*Supplied entries*:
:::
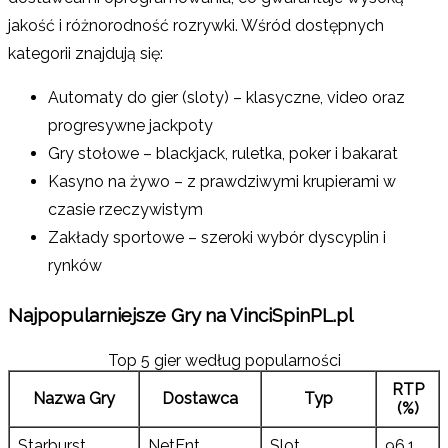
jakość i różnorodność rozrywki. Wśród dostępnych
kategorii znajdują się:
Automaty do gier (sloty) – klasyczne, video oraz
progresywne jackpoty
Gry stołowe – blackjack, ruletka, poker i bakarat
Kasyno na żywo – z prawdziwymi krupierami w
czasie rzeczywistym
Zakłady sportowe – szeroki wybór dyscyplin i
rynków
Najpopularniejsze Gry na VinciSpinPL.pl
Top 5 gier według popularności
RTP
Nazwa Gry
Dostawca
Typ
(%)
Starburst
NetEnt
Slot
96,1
:::
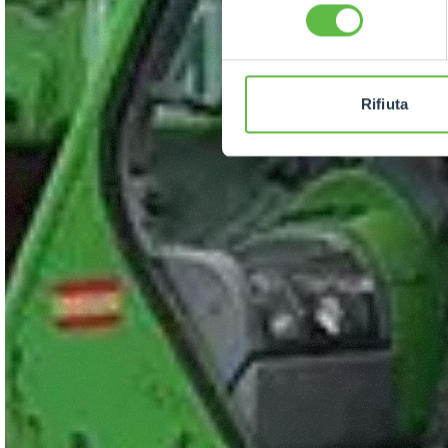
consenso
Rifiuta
:::
*Aim of the task*:
Could you filter the entries above for lines holding the string "gier" and copy them?

*Response below*:
Automaty do gier (sloty) – klasyczne, video oraz
Top 5 gier według popularności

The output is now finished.